Den größten Erfolg hast du in deiner Heimat Belgien und eben in den deutschsprachigen Ländern. Was glaubst du, warum das so ist?

Milow: Belgien hat 11 Millionen Einwohner, Deutschland ist acht Mal so groß. Es hat ein bisschen mit dieser Größe zu tun. Wenn ich ein Konzert in Belgien gespielt habe, habe ich acht in Deutschland gespielt. Vor zehn Jahren habe ich eine Art Europa-Tournee gemacht und irgendwie wurde ich in Deutschland fast immer am besten empfangen. Vielleicht liegt das auch daran, dass ich nebenan aufgewachsen bin. Das macht mich erreichbarer als vielleicht ein amerikanischer Künstler. Manchmal bin ich auf Festivals der einzige Künstler, der auf Englisch singt. Ich glaube, die Deutschen mögen Musiker, die nicht aus Deutschland sind, die sie aber zu ihresgleichen machen können. Außerdem glaube ich, dass wir richtig hart daran gearbeitet haben. Ich habe Hunderte Konzerte hier gespielt, ich habe viel Zeit und Energie investiert - nicht nur in die Großstädte wie Köln, Berlin oder München, auch in die kleineren Städte.

So wie Warendorf...

Milow: Genau. Und das hat sich ausgezahlt. Das wäre auch immer mein Tipp an junge Künstler, dass sie sich nicht nur auf die Großstädte fokussieren. Man kann nicht erwarten, dass sich die Menschen alle ins Auto setzen und zu deinen Konzerten fahren. Du musst zu den Menschen hin. Ich bin glücklich Songs wie „Ayo Technology“, „You Don‘t Know“ oder „Howling in the Moon“ zu haben – das hilft auch. Ich bin jedenfalls sehr glücklich, dass die Deutschen so nett zu mir sind.

Ende Mai ist dein neues Album „Lean Into Me“ erschienen. Was ist der Unterschied zu den vorherigen Platten?

Milow: Jetzt sind ja schon wieder ein paar Monate vergangen. Da kann ich gut zurückgucken. Der größte Unterschied ist, dass ich mich wieder mehr in meine Akkustik-Gitarre verliebt habe. Ich habe mich wieder mehr auf das Geschichtenerzählen konzentriert. ich bin etwas zurück zu meinen Wurzeln gegangen. Aber nach diesem Album werde ich wieder ein bisschen was anderes machen. Ich muss mich selbst immer wieder interessant finden. Ich möchte ein zeitloses Album mit schönen Songs machen, die ich für eine lange Zeit auf der Bühne spielen kann. Das ist die Idee. Ich werde heute auch vier, fünf Songs vom neuen Album spielen. Die wachsen dann auch immer mit dem Publikum.

Heute treten neben dir ja auch Sasha und Alice Merton auf. Beide waren beziehungsweise sind Juroren bei „The Voice“ - wäre das auch was für dich? Junge Musiker zu bewerten?

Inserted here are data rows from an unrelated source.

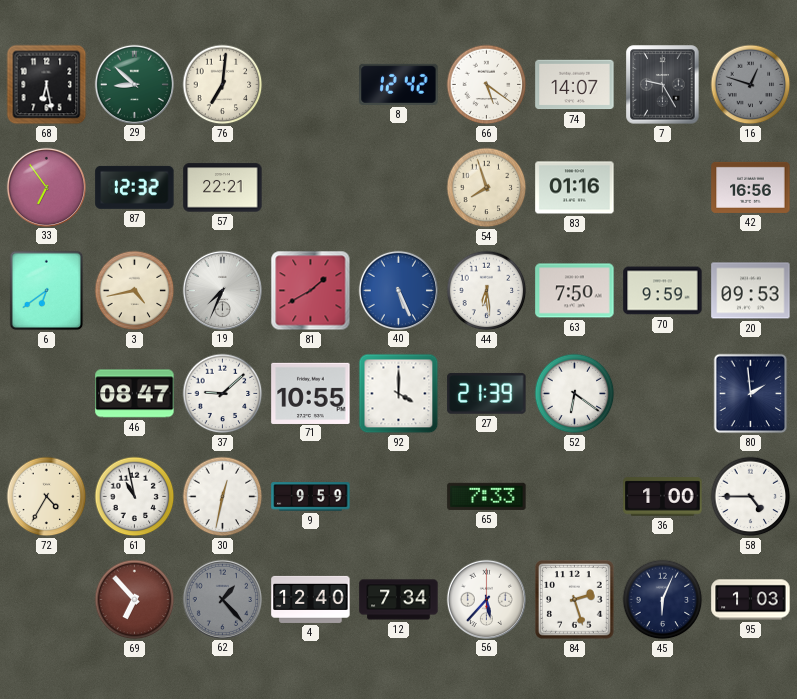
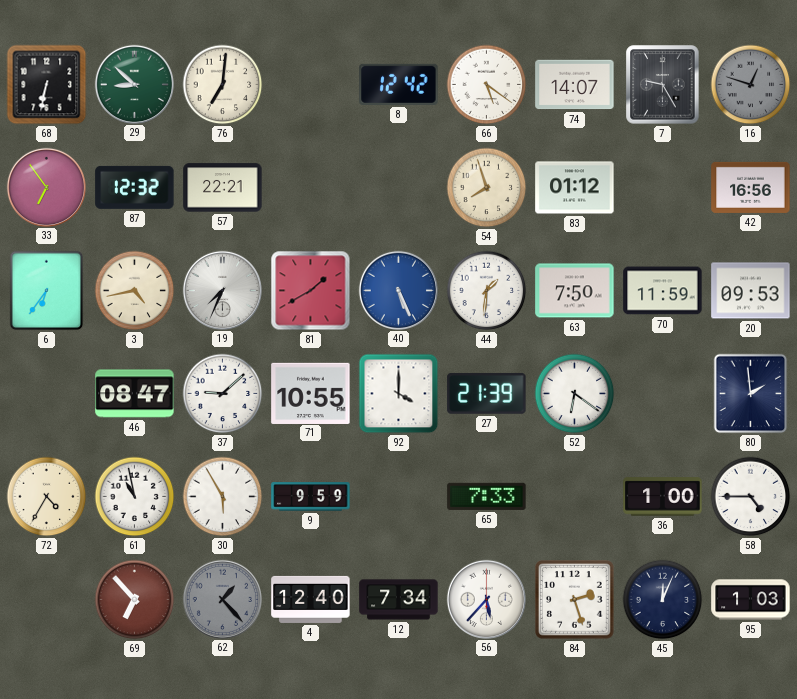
68: 6:28 -> 6:32
83: 01:16 -> 01:12
6: 6:39 -> 6:36
44: 6:29 -> 1:31
70: 9:59 -> 11:59
30: 12:32 -> 5:55
45: 6:04 -> 12:04
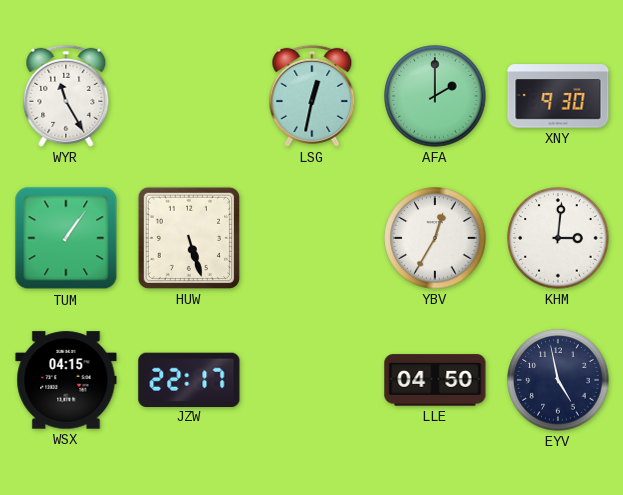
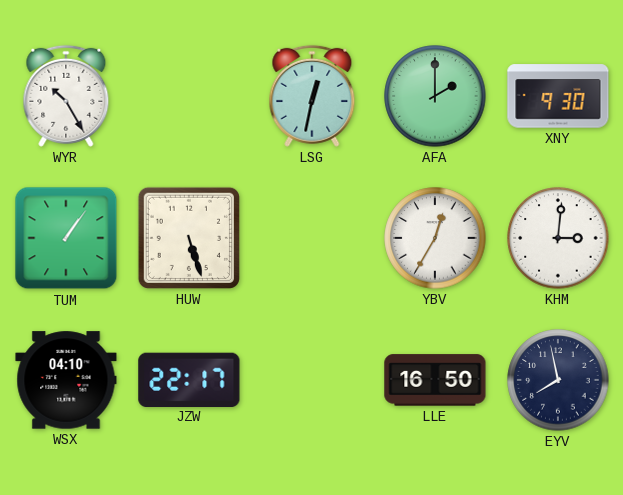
WYR: 11:25 -> 10:25
WSX: 04:15 -> 04:10
LLE: 04:50 -> 16:50
EYV: 4:58 -> 7:58
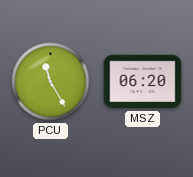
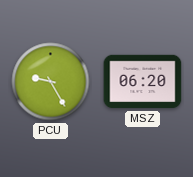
PCU: 11:25 -> 9:25
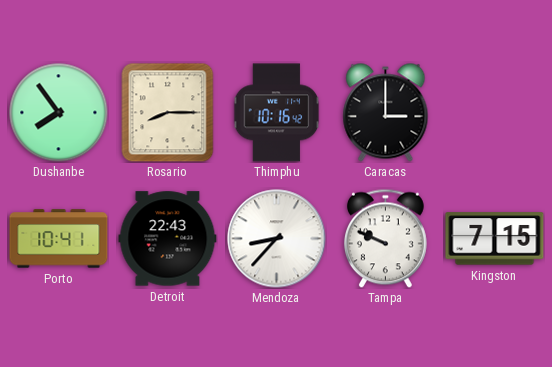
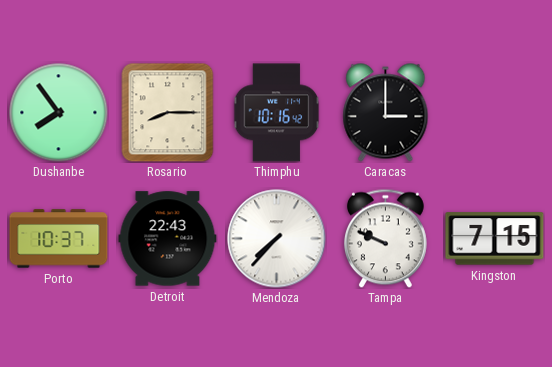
Porto: 10:41 -> 10:37
Mendoza: 8:37 -> 7:37
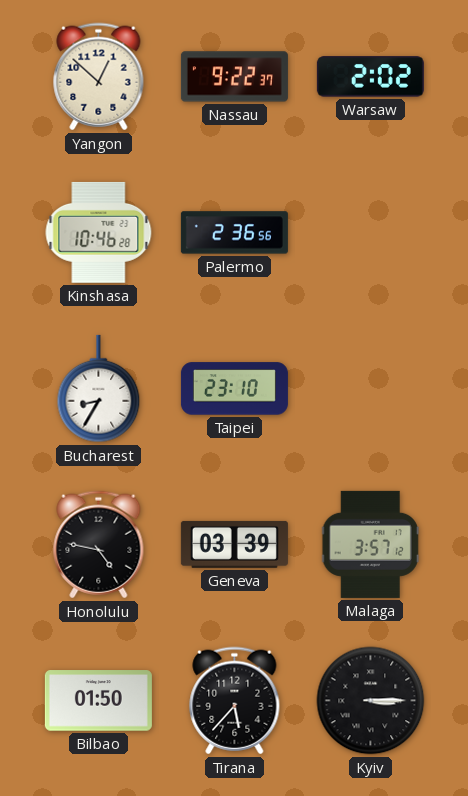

Milow: Das sind ja irgendwie zwei unterschiedliche Sachen. Einige Länder haben mich gefragt, ob ich sowas machen möchte. Aber ich habe immer abgesagt. Sag niemals nie, aber diese Welt ist irgendwie weit weg von mir. Jungen Künstlern Tipps geben, das mache ich oft. Aber ich mache das nicht vor der Kamera, das ist oft nur Show. Für mich ist das glaube ich nichts. Keiner der Gewinner dort hat wirklich eine lange Karriere. Ich denke für eine lange Karriere in der Musik ist das nicht der richtige Einstieg.

Dann wünsche ich dir aber gleich den richtigen Einstieg ins Konzert. Viel Spaß bei deinem Auftritt!

Milow: Danke!

*Das Interview wurde von der englischen Sprache ins Deutsche übersetzt.